- ЗАДАНИЯ
1) Перепишите отрывок из текста о Достоевском от «Замыслы и надежды» до «предвидение неодолимой беды.», поставив «актера Солоницына» вместо «Анатолия Солоницына».
2) Почему вымышленная сцена, судя по тексту о Достоевском, кажется оправданной?
3) Кого Солоницын сыграл в 1966 году, согласно тексту о Достоевском?

Достоевский и предшественники. Подлинное и мнимое в пространстве культуры — страница 13 из 24

И тут Достоевский видит из окна трактира, как трое пьяных господ пристают к молодой красивой даме, из тех, кто гуляет ночью по улице в расчете на приятную встречу. Ему кажется, что это она, Аполлинария. Он выбегает из трактира, догоняет даму – нет, не она. «Простите, обознался».

Вся сцена – плод сценарного вымысла: процент вымысла в этой картине сильно усложнит представления о художественности биографического эпизода.

Замыслы и надежды Андрея Тарковского

Впрочем, первое появление Анатолия Солоницына в вымышленной сцене, кажется, полностью оправдывает ее. Портретное сходство поразительно; совпадает и возраст: 46-летний актер играет 45-летнего Достоевского. Представляется, что именно этот высокий надтреснутый голос и был у писателя; слышатся его тревожные интонации, в которых ощущается подавленность, предвидение неодолимой беды.

К 1980 году Солоницын снялся уже во многих фильмах, у многих прославленных режиссеров. После того как в 1966-м Солоницын сыграл Андрея Рублева, Тарковский приглашал его на все свои картины. Солоницын мог сыграть у него и Достоевского – Тарковский продумывал разнообразные возможности такого фильма. В дневнике режиссера «Мартиролог» от 30 апреля 1970 года во время работы над фильмом «Солярис» была сделана запись: «Снова говорил с Сашей Мишариным о “Достоевском”. (А.Н Мишарин – близкий друг Андрея Тарковского, его соавтор по ряду киноработ, включая нереализованный сценарий фильма о Достоевском. – Л.С.} Это, конечно, следует прежде всего писать. Не думать о режиссуре. Вряд ли есть смысл экранизировать Достоевского. О самом Ф.М. нужно делать фильм. О его характере, о его Боге и дьяволе и о его творчестве. Толя Солоницын мог бы быть прекрасным Достоевским. Сейчас нужно читать. Все, что написал Достоевский.

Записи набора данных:
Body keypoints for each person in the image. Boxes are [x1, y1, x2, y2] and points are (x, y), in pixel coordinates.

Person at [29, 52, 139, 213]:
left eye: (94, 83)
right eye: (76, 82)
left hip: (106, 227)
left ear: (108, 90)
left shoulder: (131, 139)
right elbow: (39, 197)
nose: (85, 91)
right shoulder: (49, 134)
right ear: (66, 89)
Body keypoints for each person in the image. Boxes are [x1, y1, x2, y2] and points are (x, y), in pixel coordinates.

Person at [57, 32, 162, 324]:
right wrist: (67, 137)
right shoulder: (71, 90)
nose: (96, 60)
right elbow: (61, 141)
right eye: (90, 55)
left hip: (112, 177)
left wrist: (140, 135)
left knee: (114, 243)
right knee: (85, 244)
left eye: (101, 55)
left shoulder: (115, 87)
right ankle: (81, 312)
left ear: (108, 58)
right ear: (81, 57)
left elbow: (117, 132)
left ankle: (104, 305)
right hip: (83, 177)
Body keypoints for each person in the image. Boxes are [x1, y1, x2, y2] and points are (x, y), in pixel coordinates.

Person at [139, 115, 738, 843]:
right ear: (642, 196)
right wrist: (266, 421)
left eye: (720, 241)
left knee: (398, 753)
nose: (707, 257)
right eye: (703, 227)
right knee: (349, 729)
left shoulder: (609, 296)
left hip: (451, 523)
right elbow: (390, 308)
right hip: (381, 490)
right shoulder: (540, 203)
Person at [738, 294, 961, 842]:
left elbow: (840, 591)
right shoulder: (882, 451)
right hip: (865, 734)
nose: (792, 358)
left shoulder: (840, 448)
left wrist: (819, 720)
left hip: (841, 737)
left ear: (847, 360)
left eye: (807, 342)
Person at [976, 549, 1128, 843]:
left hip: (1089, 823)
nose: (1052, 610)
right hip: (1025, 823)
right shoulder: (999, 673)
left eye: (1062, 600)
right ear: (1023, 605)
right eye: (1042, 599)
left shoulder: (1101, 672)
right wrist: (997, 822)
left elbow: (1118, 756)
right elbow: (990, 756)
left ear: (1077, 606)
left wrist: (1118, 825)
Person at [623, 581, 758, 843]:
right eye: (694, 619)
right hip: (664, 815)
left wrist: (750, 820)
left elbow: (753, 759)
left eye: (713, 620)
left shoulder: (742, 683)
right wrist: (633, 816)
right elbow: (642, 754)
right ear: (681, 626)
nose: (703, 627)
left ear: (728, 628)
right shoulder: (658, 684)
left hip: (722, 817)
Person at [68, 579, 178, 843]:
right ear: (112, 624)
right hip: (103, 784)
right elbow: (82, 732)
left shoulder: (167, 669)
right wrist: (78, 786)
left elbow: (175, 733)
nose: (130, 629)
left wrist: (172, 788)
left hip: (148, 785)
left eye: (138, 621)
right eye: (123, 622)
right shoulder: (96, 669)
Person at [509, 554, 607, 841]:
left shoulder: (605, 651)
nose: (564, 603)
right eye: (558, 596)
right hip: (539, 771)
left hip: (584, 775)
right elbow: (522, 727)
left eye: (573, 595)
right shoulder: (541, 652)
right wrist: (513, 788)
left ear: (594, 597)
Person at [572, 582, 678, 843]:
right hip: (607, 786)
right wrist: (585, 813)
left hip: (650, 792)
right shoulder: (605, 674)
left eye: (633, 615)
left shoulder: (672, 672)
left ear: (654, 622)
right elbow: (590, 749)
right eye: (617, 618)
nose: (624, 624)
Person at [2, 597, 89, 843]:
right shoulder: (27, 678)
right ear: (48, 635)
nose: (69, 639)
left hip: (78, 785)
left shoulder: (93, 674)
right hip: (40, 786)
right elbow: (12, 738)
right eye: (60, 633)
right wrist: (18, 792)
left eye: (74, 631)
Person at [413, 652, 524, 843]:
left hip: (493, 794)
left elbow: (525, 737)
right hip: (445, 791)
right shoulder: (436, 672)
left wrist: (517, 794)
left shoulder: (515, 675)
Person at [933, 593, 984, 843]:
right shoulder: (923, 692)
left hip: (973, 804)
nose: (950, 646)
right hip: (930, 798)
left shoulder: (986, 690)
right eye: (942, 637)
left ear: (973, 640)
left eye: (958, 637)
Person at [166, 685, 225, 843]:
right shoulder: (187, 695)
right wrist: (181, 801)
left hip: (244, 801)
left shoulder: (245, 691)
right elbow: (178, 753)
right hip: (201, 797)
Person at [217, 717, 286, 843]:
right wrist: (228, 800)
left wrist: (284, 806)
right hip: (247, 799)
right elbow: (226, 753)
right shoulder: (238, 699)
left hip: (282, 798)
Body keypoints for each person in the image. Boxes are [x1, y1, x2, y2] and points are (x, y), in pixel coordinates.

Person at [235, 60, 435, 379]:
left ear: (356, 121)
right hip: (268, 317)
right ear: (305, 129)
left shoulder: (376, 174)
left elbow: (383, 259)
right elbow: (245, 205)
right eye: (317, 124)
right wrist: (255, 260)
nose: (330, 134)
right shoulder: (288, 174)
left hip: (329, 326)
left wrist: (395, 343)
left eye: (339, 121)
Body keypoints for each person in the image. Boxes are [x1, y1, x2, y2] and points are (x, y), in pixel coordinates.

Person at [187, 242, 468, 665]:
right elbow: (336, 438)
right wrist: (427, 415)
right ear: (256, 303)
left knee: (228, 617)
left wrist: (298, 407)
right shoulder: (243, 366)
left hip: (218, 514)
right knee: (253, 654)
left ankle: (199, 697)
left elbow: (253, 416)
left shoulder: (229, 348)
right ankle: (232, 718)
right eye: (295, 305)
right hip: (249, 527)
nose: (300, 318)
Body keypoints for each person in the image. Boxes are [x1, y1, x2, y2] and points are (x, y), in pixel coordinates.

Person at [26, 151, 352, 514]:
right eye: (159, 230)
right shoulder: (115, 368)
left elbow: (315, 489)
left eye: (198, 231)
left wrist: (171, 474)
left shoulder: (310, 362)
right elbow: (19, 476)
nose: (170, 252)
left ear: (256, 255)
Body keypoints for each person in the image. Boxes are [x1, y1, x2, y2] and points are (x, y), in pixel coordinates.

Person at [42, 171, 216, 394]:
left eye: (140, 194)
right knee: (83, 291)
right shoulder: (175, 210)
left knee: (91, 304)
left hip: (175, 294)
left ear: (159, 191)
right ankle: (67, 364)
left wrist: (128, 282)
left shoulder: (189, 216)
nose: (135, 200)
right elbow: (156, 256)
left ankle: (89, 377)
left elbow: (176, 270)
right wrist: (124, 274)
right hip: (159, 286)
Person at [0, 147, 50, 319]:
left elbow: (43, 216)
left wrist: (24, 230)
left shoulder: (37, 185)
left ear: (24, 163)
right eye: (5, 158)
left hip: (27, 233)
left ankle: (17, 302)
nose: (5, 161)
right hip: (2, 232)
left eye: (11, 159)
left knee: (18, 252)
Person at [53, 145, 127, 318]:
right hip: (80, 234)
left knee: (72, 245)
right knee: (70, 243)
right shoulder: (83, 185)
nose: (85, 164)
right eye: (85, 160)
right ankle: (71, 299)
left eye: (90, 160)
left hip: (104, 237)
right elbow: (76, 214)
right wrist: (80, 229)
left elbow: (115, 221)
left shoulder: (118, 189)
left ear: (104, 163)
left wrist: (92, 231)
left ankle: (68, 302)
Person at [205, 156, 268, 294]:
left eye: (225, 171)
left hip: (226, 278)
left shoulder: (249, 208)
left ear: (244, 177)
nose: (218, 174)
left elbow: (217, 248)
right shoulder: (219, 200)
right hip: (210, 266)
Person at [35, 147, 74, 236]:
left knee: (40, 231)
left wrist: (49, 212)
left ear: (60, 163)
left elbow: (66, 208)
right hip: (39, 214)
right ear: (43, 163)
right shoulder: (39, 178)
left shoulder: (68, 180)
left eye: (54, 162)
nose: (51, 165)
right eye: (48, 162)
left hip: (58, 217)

- ОТВЕТЫ ПО НОМЕРАМ
1)
Замыслы и надежды Андрея Тарковского

Впрочем, первое появление актера Солоницына в вымышленной сцене, кажется, полностью оправдывает ее. Портретное сходство поразительно; совпадает и возраст: 46-летний актер играет 45-летнего Достоевского. Представляется, что именно этот высокий надтреснутый голос и был у писателя; слышатся его тревожные интонации, в которых ощущается подавленность, предвидение неодолимой беды.

2) Ее оправдывает первое появление Анатолия Солоницына. У него поразительное портретное сходство с писателем, совпадает и возраст: 46-летний актер играет 45-летнего Достоевского.

3) Андрея Рублева.